The cost per case for handling and distribution varies widely. The 2002 Food Industry Distribution Center Benchmarking Report published by the Food Distributors International association, now a part of the Food Marketing Institute, says that the average cost per case for high volume wholesale grocers is 57 cents per case. The same study says that retail chains have an operating cost of 43 cents per case. Haedicke says that he has seen cost per case figures as low as 23 cents and as high as $1.10 with an industry average of 65 cents per case.
Operating with store-ready cross dock orders reduces handling costs and labor requirements in the wholesale distribution center as well as reducing waiting time at the dock for carriers delivering inbound freight. With the consolidation warehouse holding significantly more inventory than a wholesale distribution center, out-of-stock problems disappear with a resultant increase in profit and in customer satisfaction.
Consolidation warehousing also offers wholesalers and retail chains the opportunity to grow at much lower levels of capital investment. With the majority of inventory in the custody of a third party, wholesalers and retailers can increase sales without building expensive new facilities. Growth becomes dependent on increasing the amount of cross dock and direct store delivery traffic, Haedicke says.
Questions arise about where title to goods passes from manufacturer to distributor in a consolidation scenario. Apparently that transfer of title can occur at any point in the chain just as it does now. This can be at the manufacturer's dock, at the consolidation warehouse, at the point of shipping from the consolidation warehouse, or at delivery to the supermarket. At some chains, studies are underway that will not pass title to inventory until the consumer makes a purchase.
One thing is certain about the change of ownership, Haedicke says. If the title passes while inventory is in the consolidation warehouse, the purchaser will avoid the cost of unloading, counting, and stocking the wholesale distribution at transfer.
Convincing manufacturers and distributors to adopt the concept of consolidation warehousing will require some basic changes in food industry thinking. For the concept to work, the warehouses must be exceptionally large and must be able to serve multiple manufacturers and multiple distributors. The change will not be as great for manufacturers, because many already are accustomed to sharing storage space with other manufacturers at public warehouses. For wholesalers and retail chains, the change will be more profound, requiring an agreement to cooperate with competitors more than in the past. However, inventory management through consolidation warehousing will remain completely proprietary for each participant, and the concept may be hard to accept, Haedicke says. However, this cooperation will have the benefit of setting the same inventory management cost structure for all competitors in the system, he says.

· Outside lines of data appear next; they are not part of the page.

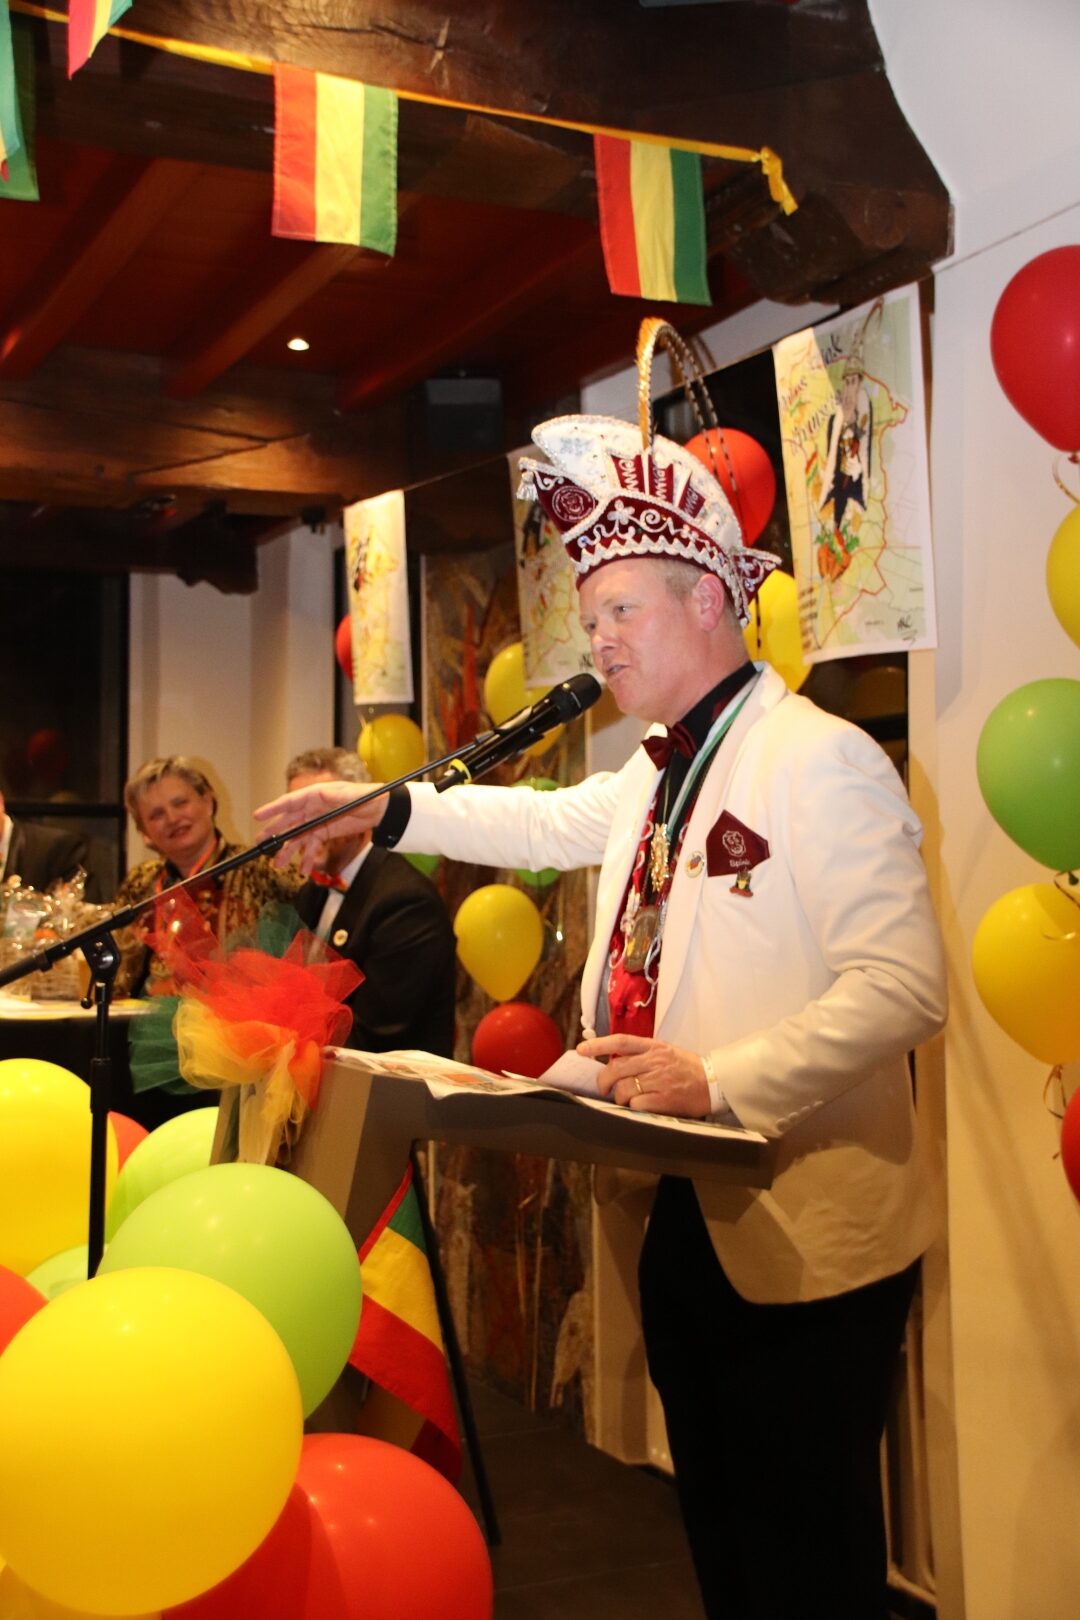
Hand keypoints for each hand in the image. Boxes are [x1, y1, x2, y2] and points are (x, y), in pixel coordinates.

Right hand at [253, 782, 388, 873]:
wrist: (380, 809)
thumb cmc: (365, 796)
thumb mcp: (348, 795)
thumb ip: (332, 796)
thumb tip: (318, 794)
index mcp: (314, 795)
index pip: (289, 802)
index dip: (273, 809)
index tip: (258, 816)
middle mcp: (312, 808)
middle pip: (289, 822)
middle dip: (275, 833)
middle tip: (261, 844)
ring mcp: (317, 822)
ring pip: (298, 838)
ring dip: (288, 851)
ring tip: (279, 864)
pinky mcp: (324, 833)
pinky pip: (312, 847)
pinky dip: (307, 858)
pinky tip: (303, 869)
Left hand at [578, 1033, 710, 1116]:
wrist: (714, 1083)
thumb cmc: (687, 1069)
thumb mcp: (665, 1052)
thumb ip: (641, 1054)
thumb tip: (613, 1061)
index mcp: (654, 1046)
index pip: (620, 1041)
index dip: (598, 1045)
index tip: (581, 1050)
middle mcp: (654, 1061)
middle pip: (616, 1068)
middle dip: (602, 1081)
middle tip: (603, 1088)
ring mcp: (659, 1080)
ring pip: (623, 1088)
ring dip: (619, 1097)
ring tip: (627, 1099)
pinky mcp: (664, 1100)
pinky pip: (635, 1105)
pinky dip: (633, 1108)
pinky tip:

Jack Haedicke is president of the Arena Consulting Group in Eden Prairie, Minnesota. Arena CG specializes in cost accounting and supply chain activities such as streamlining the production and distribution of products. It was founded by Haedicke in 2000. He has been executive vice-president and chief financial officer of a Fortune 500 company, executive vice-president and chief operating officer for One-Source, vice-president of finance and ECR for Draft Foods, director of activity based costing at Coca-Cola, and controller of manufacturing for the Hughes Aircraft Company. Haedicke holds a bachelor's degree in biochemistry from Michigan State University, a master's degree in human resources management from Central Michigan University, an MBA from the University of Michigan, and doctoral coursework from the Drucker Center at Claremont University.